Dooley's shares pipeline plans with Kandiyohi County Board and public

Feb. 10—WILLMAR

— While only two miles of the planned 28-mile natural gas pipeline will be in Kandiyohi County, Dooley's Natural Gas did a full public presentation on the proposed project at the Feb. 6 meeting of the

Kandiyohi County Board

.

The public hearing was part of the project's permitting process, required by the state. A similar meeting was held

Jan. 30 in Swift County

and a meeting is still to be held in Chippewa County.

"We are excited about this new project, we've been working on it for quite a few years now," said Randy Dooley of Dooley's Natural Gas.

The county commissioners had a few comments and questions about the project, and there was only one public comment, from a farmer in Spicer who said he truly supported the project, calling it a good green energy project.

The questions covered items such as monitoring of the gas in the pipeline, how construction would impact property owners and the benefits of the project.

The pipeline will originate at four different dairies — Meadow Star in Kandiyohi County, East Dublin and Swenoda dairies in Swift County and Louriston Dairy in Chippewa — where Dooley's customer Amp Americas will be developing and owning natural gas processing facilities at each one. Those processing facilities will be transforming the manure waste from the dairies, all operated by Riverview LLP, into natural gas, mostly methane, using an anaerobic digester.

One of the benefits of the project is it reduces the amount of methane that evaporates into the atmosphere. Methane is thought to be one of the leading causes of climate change and agriculture is one of the biggest human caused creators of the gas,

according to NASA

.

The processed gas will be transported from the dairies through the pipeline and eventually into the Alliance Pipeline. The gas will be tested and measured before being put into the Dooley's pipeline and any gas that doesn't meet Alliance standards will be flared off at the individual processing facilities. The gas will also be monitored before being injected into the Alliance pipeline.

"They don't want gas in their line that could be corosive, have bad things in it," said Nate Deleeuw from Dooley's. "We'll monitor and measure it going in and monitor and measure it coming out."

The vast majority of the pipeline will be low pressure, with an operating pressure of 100 pounds per square inch, and installed in road rights of way. There will be no direct impact to landowners and minimal impacts on humans or the environment, DeLeeuw said.

There is some expectation that private and county drain tiles might be impacted, but Dooley's is working to avoid interaction where possible.

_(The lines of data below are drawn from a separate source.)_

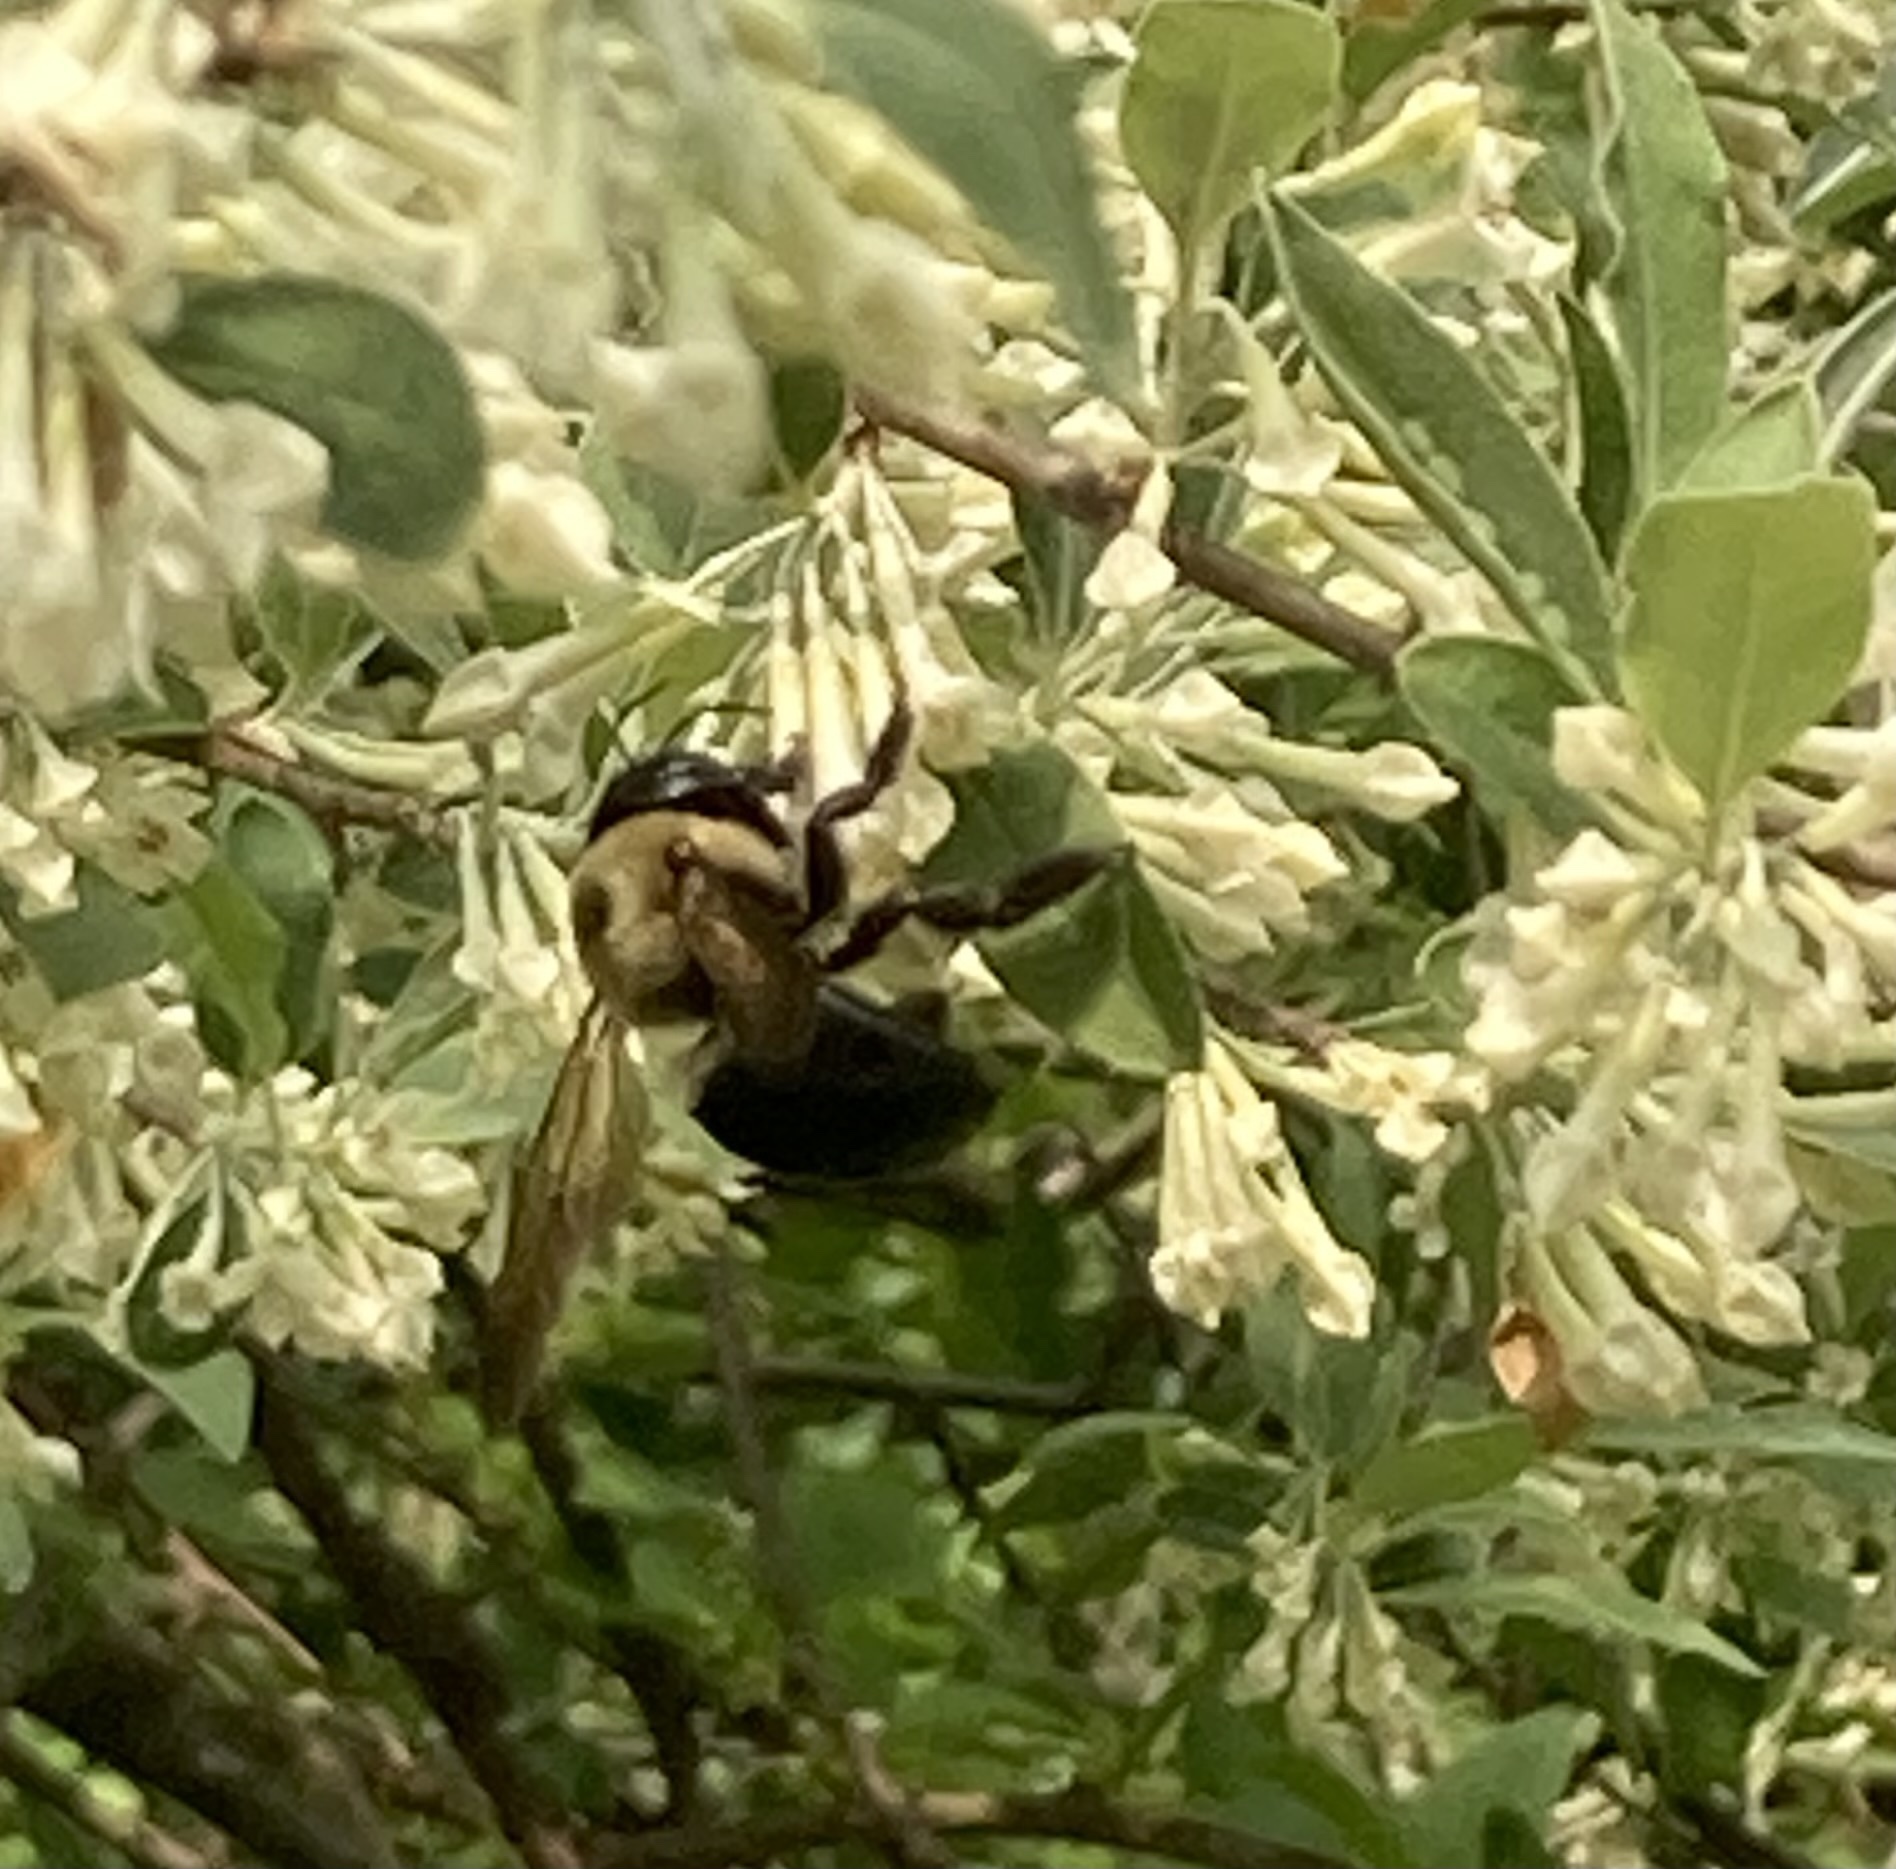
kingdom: Animalia
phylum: Arthropoda
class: Insecta
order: Hymenoptera
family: Apidae
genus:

"We look forward to working with everyone so those drain tiles aren't impacted, and if they are, they get repaired properly," DeLeeuw said.

There will be about 100 feet of high-pressure pipe at the connection point with the Alliance pipeline near Murdock. It is here the natural gas from Dooley's pipeline will be injected into the Alliance pipeline.

While initally the new pipeline will be used excuslively to transport that processed natural gas from the facilities at the dairies to the Alliance pipeline, in the future there may be opportunities for other customers to hook on, said Dooley.

To install the pipeline, Dooley's will be using the vibratory plowing method, where a machine cuts a narrow path into soil and pulls the pipe into it, creating very little mess at ground level. Most of the low-pressure pipe will be 4 inches, with some areas using 2-inch or 6-inch pipe. It will be buried at a minimum depth of 30 inches.

"It is pretty noninvasive," DeLeeuw said.

For those areas were the vibratory plow can't be used, such as through wetlands or at road and driveway crossings, the pipeline will be installed using horizontal directional drilling.

"Basically a rod gets punched under the road and the pipe gets tied on and pulled back through," DeLeeuw said.

Prior to construction, Dooley's will need to get a Minnesota Public Utilities Commission route permit as well as utility permits from the three counties where the pipeline will be located. There will also be other permits, consultations and fees that will need to be completed.

Dooley's hopes to begin construction on the pipeline this spring and have it operational by fall.

"The install time is about a mile of pipeline every three days," said Micah Revell, attorney from Stinson LLP.